◆ **THE TASK**: Transcribe all of the records word for word, but omit the pictures.

[SUPPLIED MATERIAL Boundary: Start]

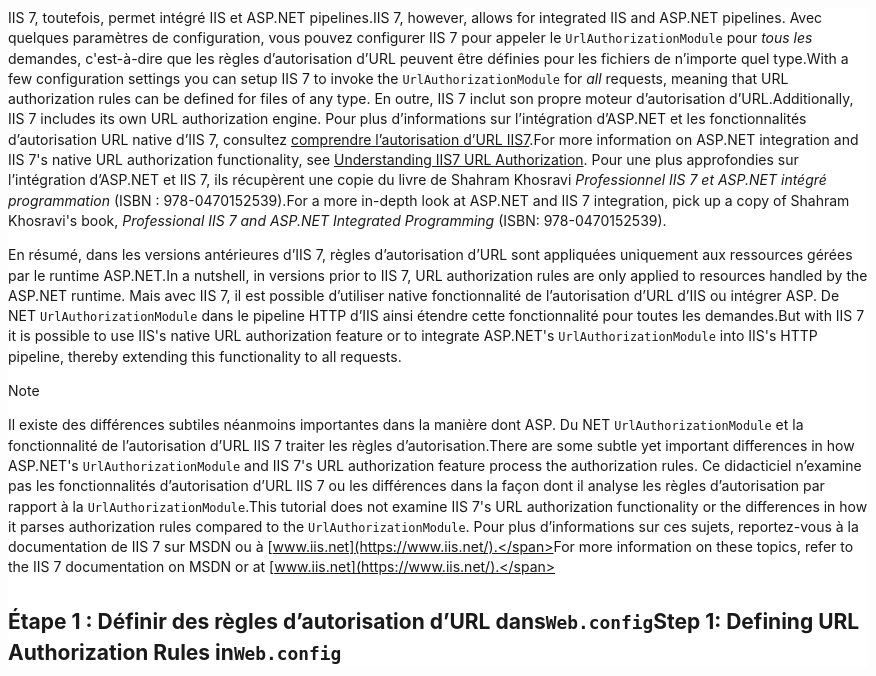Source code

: <span data-ttu-id="7a6bc-170">IIS 7, toutefois, permet intégré IIS et ASP.NET pipelines.</span><span class="sxs-lookup"><span data-stu-id="7a6bc-170">IIS 7, however, allows for integrated IIS and ASP.NET pipelines.</span></span> <span data-ttu-id="7a6bc-171">Avec quelques paramètres de configuration, vous pouvez configurer IIS 7 pour appeler le `UrlAuthorizationModule` pour *tous les* demandes, c'est-à-dire que les règles d’autorisation d’URL peuvent être définies pour les fichiers de n’importe quel type.</span><span class="sxs-lookup"><span data-stu-id="7a6bc-171">With a few configuration settings you can setup IIS 7 to invoke the `UrlAuthorizationModule` for *all* requests, meaning that URL authorization rules can be defined for files of any type.</span></span> <span data-ttu-id="7a6bc-172">En outre, IIS 7 inclut son propre moteur d’autorisation d’URL.</span><span class="sxs-lookup"><span data-stu-id="7a6bc-172">Additionally, IIS 7 includes its own URL authorization engine.</span></span> <span data-ttu-id="7a6bc-173">Pour plus d’informations sur l’intégration d’ASP.NET et les fonctionnalités d’autorisation URL native d’IIS 7, consultez [comprendre l’autorisation d’URL IIS7](https://www.iis.net/articles/view.aspx/IIS7/Managing-IIS7/Configuring-Security/URL-Authorization/Understanding-IIS7-URL-Authorization).</span><span class="sxs-lookup"><span data-stu-id="7a6bc-173">For more information on ASP.NET integration and IIS 7's native URL authorization functionality, see [Understanding IIS7 URL Authorization](https://www.iis.net/articles/view.aspx/IIS7/Managing-IIS7/Configuring-Security/URL-Authorization/Understanding-IIS7-URL-Authorization).</span></span> <span data-ttu-id="7a6bc-174">Pour une plus approfondies sur l’intégration d’ASP.NET et IIS 7, ils récupèrent une copie du livre de Shahram Khosravi *Professionnel IIS 7 et ASP.NET intégré programmation* (ISBN : 978-0470152539).</span><span class="sxs-lookup"><span data-stu-id="7a6bc-174">For a more in-depth look at ASP.NET and IIS 7 integration, pick up a copy of Shahram Khosravi's book, *Professional IIS 7 and ASP.NET Integrated Programming* (ISBN: 978-0470152539).</span></span>

<span data-ttu-id="7a6bc-175">En résumé, dans les versions antérieures d’IIS 7, règles d’autorisation d’URL sont appliquées uniquement aux ressources gérées par le runtime ASP.NET.</span><span class="sxs-lookup"><span data-stu-id="7a6bc-175">In a nutshell, in versions prior to IIS 7, URL authorization rules are only applied to resources handled by the ASP.NET runtime.</span></span> <span data-ttu-id="7a6bc-176">Mais avec IIS 7, il est possible d’utiliser native fonctionnalité de l’autorisation d’URL d’IIS ou intégrer ASP. De NET `UrlAuthorizationModule` dans le pipeline HTTP d’IIS ainsi étendre cette fonctionnalité pour toutes les demandes.</span><span class="sxs-lookup"><span data-stu-id="7a6bc-176">But with IIS 7 it is possible to use IIS's native URL authorization feature or to integrate ASP.NET's `UrlAuthorizationModule` into IIS's HTTP pipeline, thereby extending this functionality to all requests.</span></span>

> [!NOTE]
> <span data-ttu-id="7a6bc-177">Il existe des différences subtiles néanmoins importantes dans la manière dont ASP. Du NET `UrlAuthorizationModule` et la fonctionnalité de l’autorisation d’URL IIS 7 traiter les règles d’autorisation.</span><span class="sxs-lookup"><span data-stu-id="7a6bc-177">There are some subtle yet important differences in how ASP.NET's `UrlAuthorizationModule` and IIS 7's URL authorization feature process the authorization rules.</span></span> <span data-ttu-id="7a6bc-178">Ce didacticiel n’examine pas les fonctionnalités d’autorisation d’URL IIS 7 ou les différences dans la façon dont il analyse les règles d’autorisation par rapport à la `UrlAuthorizationModule`.</span><span class="sxs-lookup"><span data-stu-id="7a6bc-178">This tutorial does not examine IIS 7's URL authorization functionality or the differences in how it parses authorization rules compared to the `UrlAuthorizationModule`.</span></span> <span data-ttu-id="7a6bc-179">Pour plus d’informations sur ces sujets, reportez-vous à la documentation de IIS 7 sur MSDN ou à [www.iis.net](https://www.iis.net/).</span><span class="sxs-lookup"><span data-stu-id="7a6bc-179">For more information on these topics, refer to the IIS 7 documentation on MSDN or at [www.iis.net](https://www.iis.net/).</span></span>


## <a name="step-1-defining-url-authorization-rules-inwebconfig"></a><span data-ttu-id="7a6bc-180">Étape 1 : Définir des règles d’autorisation d’URL dans`Web.config`</span><span class="sxs-lookup"><span data-stu-id="7a6bc-180">Step 1: Defining URL Authorization Rules in`Web.config`</span></span>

[SUPPLIED MATERIAL Boundary: End]

◆ **OUTPUT FOR THIS EXERCISE**:
Source code

: <span data-ttu-id="7a6bc-170">IIS 7, toutefois, permet intégré IIS et ASP.NET pipelines.</span><span class="sxs-lookup"><span data-stu-id="7a6bc-170">IIS 7, however, allows for integrated IIS and ASP.NET pipelines.</span></span> <span data-ttu-id="7a6bc-171">Avec quelques paramètres de configuration, vous pouvez configurer IIS 7 pour appeler le `UrlAuthorizationModule` pour *tous les* demandes, c'est-à-dire que les règles d’autorisation d’URL peuvent être définies pour les fichiers de n’importe quel type.</span><span class="sxs-lookup"><span data-stu-id="7a6bc-171">With a few configuration settings you can setup IIS 7 to invoke the `UrlAuthorizationModule` for *all* requests, meaning that URL authorization rules can be defined for files of any type.</span></span> <span data-ttu-id="7a6bc-172">En outre, IIS 7 inclut son propre moteur d’autorisation d’URL.</span><span class="sxs-lookup"><span data-stu-id="7a6bc-172">Additionally, IIS 7 includes its own URL authorization engine.</span></span> <span data-ttu-id="7a6bc-173">Pour plus d’informations sur l’intégration d’ASP.NET et les fonctionnalités d’autorisation URL native d’IIS 7, consultez [comprendre l’autorisation d’URL IIS7](https://www.iis.net/articles/view.aspx/IIS7/Managing-IIS7/Configuring-Security/URL-Authorization/Understanding-IIS7-URL-Authorization).</span><span class="sxs-lookup"><span data-stu-id="7a6bc-173">For more information on ASP.NET integration and IIS 7's native URL authorization functionality, see [Understanding IIS7 URL Authorization](https://www.iis.net/articles/view.aspx/IIS7/Managing-IIS7/Configuring-Security/URL-Authorization/Understanding-IIS7-URL-Authorization).</span></span> <span data-ttu-id="7a6bc-174">Pour une plus approfondies sur l’intégration d’ASP.NET et IIS 7, ils récupèrent une copie du livre de Shahram Khosravi *Professionnel IIS 7 et ASP.NET intégré programmation* (ISBN : 978-0470152539).</span><span class="sxs-lookup"><span data-stu-id="7a6bc-174">For a more in-depth look at ASP.NET and IIS 7 integration, pick up a copy of Shahram Khosravi's book, *Professional IIS 7 and ASP.NET Integrated Programming* (ISBN: 978-0470152539).</span></span>

<span data-ttu-id="7a6bc-175">En résumé, dans les versions antérieures d’IIS 7, règles d’autorisation d’URL sont appliquées uniquement aux ressources gérées par le runtime ASP.NET.</span><span class="sxs-lookup"><span data-stu-id="7a6bc-175">In a nutshell, in versions prior to IIS 7, URL authorization rules are only applied to resources handled by the ASP.NET runtime.</span></span> <span data-ttu-id="7a6bc-176">Mais avec IIS 7, il est possible d’utiliser native fonctionnalité de l’autorisation d’URL d’IIS ou intégrer ASP. De NET `UrlAuthorizationModule` dans le pipeline HTTP d’IIS ainsi étendre cette fonctionnalité pour toutes les demandes.</span><span class="sxs-lookup"><span data-stu-id="7a6bc-176">But with IIS 7 it is possible to use IIS's native URL authorization feature or to integrate ASP.NET's `UrlAuthorizationModule` into IIS's HTTP pipeline, thereby extending this functionality to all requests.</span></span>

> [!NOTE]
> <span data-ttu-id="7a6bc-177">Il existe des différences subtiles néanmoins importantes dans la manière dont ASP. Du NET `UrlAuthorizationModule` et la fonctionnalité de l’autorisation d’URL IIS 7 traiter les règles d’autorisation.</span><span class="sxs-lookup"><span data-stu-id="7a6bc-177">There are some subtle yet important differences in how ASP.NET's `UrlAuthorizationModule` and IIS 7's URL authorization feature process the authorization rules.</span></span> <span data-ttu-id="7a6bc-178">Ce didacticiel n’examine pas les fonctionnalités d’autorisation d’URL IIS 7 ou les différences dans la façon dont il analyse les règles d’autorisation par rapport à la `UrlAuthorizationModule`.</span><span class="sxs-lookup"><span data-stu-id="7a6bc-178">This tutorial does not examine IIS 7's URL authorization functionality or the differences in how it parses authorization rules compared to the `UrlAuthorizationModule`.</span></span> <span data-ttu-id="7a6bc-179">Pour plus d’informations sur ces sujets, reportez-vous à la documentation de IIS 7 sur MSDN ou à [www.iis.net](https://www.iis.net/).</span><span class="sxs-lookup"><span data-stu-id="7a6bc-179">For more information on these topics, refer to the IIS 7 documentation on MSDN or at [www.iis.net](https://www.iis.net/).</span></span>


## <a name="step-1-defining-url-authorization-rules-inwebconfig"></a><span data-ttu-id="7a6bc-180">Étape 1 : Définir des règles d’autorisation d’URL dans`Web.config`</span><span class="sxs-lookup"><span data-stu-id="7a6bc-180">Step 1: Defining URL Authorization Rules in`Web.config`</span></span>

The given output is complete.